Baby, it's cold outside
Beekeepers in Scotland (and possibly elsewhere) should be aware that the continuing cold weather will mean that strong colonies may have dangerously low levels of stores. Brood rearing has started in earnest by now and the increased number of larvae mean that stores are depleted at a very much higher rate than a week or two ago. For exactly the same reason, colonies in which the queen fails in the winter or early Spring (see the post in a few days) can often be identified by significant levels of uneaten fondant or stores, even before you open the colony and properly inspect them.
I checked two colonies in the bee shed this morning. One is very strong; they’re already at 8+ frames of brood and even managed to store a little nectar in the super during two warm days last week. There are drones already present and more sealed drone cells on the way. There are even a couple of ‘play cups’ in evidence, but no charged queen cells.

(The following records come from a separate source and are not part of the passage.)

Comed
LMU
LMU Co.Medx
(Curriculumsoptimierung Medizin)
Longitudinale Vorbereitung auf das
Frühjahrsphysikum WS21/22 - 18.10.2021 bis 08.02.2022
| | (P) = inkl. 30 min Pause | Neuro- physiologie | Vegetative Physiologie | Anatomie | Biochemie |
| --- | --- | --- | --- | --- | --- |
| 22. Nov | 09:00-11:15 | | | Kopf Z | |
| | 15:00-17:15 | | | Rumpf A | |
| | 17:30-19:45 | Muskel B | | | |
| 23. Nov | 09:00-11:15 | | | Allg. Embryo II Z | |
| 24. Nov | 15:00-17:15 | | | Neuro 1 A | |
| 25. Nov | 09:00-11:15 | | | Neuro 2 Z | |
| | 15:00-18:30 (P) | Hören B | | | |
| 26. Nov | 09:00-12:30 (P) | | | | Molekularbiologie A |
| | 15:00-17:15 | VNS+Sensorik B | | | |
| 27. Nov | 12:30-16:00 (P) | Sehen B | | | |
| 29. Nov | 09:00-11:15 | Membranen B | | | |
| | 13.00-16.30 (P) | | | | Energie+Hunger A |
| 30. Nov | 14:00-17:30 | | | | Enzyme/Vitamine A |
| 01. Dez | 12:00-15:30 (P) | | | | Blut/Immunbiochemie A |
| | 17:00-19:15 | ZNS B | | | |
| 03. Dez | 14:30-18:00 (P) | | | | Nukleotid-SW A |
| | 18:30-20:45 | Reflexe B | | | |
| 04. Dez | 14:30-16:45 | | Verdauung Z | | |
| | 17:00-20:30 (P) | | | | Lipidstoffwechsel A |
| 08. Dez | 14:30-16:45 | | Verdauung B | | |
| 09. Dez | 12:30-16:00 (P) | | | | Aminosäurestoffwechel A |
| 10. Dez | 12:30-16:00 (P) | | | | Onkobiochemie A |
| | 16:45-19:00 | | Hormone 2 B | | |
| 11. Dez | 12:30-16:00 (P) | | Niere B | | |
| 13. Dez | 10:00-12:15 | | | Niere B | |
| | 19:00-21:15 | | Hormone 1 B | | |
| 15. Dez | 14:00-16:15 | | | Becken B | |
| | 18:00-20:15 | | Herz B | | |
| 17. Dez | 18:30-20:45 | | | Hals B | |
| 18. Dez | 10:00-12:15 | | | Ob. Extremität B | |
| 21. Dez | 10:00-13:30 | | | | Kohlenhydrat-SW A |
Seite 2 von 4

However, the most important thing that wasn’t present was stores. With the low temperatures predicted to continue for at least the next fortnight there’s a real danger of the colonies starving. I replaced one of the outside frames with a full frame of sealed stores to tide them over for a bit (alternatively I could have added a block of fondant or some thin syrup, but I keep frames of sealed stores for just this type of eventuality). When I next check them I’ll almost certainly give them a second brood box with some drawn comb and a couple more frames of stores. That way the colony can continue to expand without starving and I can use the extra brood to make up nucs for queen mating once the weather improves.

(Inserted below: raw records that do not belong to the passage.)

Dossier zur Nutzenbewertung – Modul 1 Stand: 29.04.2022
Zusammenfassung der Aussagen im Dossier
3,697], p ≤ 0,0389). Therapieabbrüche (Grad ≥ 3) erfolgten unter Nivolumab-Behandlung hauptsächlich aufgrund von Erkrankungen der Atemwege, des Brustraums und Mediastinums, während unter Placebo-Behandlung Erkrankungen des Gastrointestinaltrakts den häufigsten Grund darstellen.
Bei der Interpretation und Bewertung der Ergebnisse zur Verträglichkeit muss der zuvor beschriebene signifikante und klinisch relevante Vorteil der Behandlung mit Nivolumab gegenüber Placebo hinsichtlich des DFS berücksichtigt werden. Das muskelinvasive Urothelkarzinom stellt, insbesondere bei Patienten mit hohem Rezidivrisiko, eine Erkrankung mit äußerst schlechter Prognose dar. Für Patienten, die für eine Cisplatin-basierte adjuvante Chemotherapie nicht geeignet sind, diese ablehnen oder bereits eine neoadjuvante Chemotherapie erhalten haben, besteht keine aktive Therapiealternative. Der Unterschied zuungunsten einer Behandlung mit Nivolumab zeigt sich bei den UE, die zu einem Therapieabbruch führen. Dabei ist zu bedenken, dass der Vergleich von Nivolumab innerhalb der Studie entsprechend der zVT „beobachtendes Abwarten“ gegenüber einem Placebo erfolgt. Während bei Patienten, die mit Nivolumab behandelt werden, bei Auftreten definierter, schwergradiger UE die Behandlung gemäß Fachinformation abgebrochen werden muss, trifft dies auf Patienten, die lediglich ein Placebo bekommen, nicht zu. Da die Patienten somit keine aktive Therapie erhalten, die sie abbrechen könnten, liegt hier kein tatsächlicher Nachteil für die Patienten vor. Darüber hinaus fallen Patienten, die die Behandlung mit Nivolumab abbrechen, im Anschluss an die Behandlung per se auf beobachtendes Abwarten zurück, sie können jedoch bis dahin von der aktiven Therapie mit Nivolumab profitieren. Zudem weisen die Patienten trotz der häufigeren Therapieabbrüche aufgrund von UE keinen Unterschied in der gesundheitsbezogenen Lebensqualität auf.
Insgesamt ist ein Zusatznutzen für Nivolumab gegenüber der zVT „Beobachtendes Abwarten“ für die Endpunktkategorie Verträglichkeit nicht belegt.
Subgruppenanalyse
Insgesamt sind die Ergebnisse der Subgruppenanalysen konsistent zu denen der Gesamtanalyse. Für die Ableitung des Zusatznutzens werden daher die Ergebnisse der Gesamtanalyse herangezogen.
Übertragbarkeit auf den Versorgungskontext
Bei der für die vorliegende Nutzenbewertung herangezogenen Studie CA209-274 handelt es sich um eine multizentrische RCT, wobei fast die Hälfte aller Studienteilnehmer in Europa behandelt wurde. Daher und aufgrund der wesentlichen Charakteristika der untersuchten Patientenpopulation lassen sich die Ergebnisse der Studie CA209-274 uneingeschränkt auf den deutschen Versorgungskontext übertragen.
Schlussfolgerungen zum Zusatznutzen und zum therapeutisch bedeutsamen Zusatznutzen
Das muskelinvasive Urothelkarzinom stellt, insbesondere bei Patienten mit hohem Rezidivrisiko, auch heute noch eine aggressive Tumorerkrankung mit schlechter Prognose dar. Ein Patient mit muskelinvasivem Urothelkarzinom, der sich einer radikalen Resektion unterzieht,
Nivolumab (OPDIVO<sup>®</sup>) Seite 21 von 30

The National Bee Unit have also recently released a warning about the April double-whammy of low food levels and high mite levels … this includes the sentence “Some of you may not have gotten round to treating your colonies with oxalic acid as the weather was so mild in winter“.
Gotten? Really?
Anyway, their advice usefully includes ways to control high mite levels at this time of year. This includes Apistan and Amitraz-containing compounds (though resistance to the former is widespread) whereas treatments that are temperature-dependent for efficacy, such as Apiguard and MAQS, should be avoided. Alternatively, three treatments with vaporised oxalic acid would be effective.
The mite levels in the colonies in the bee shed are very closely monitored using Varroa trays in sealed floor units (so none blow away or get dragged off and eaten by creepy-crawlies – mite drop numbers are notoriously poor at giving a proper measure of mite infestation levels). Since the 23rd of February – 62 days ago – the two colonies in the shed have dropped 3 mites each in total. These colonies only received vaporised oxalic acid treatment last season – as early as possible after the honey supers were removed and in midwinter.
Frank Loesser wrote Baby, it’s cold outside in 1944 and it was performed by Esther Williams and Ricardo Montalbán in the 1949 film Neptune’s daughter – see the clip from the original film at the top of the page.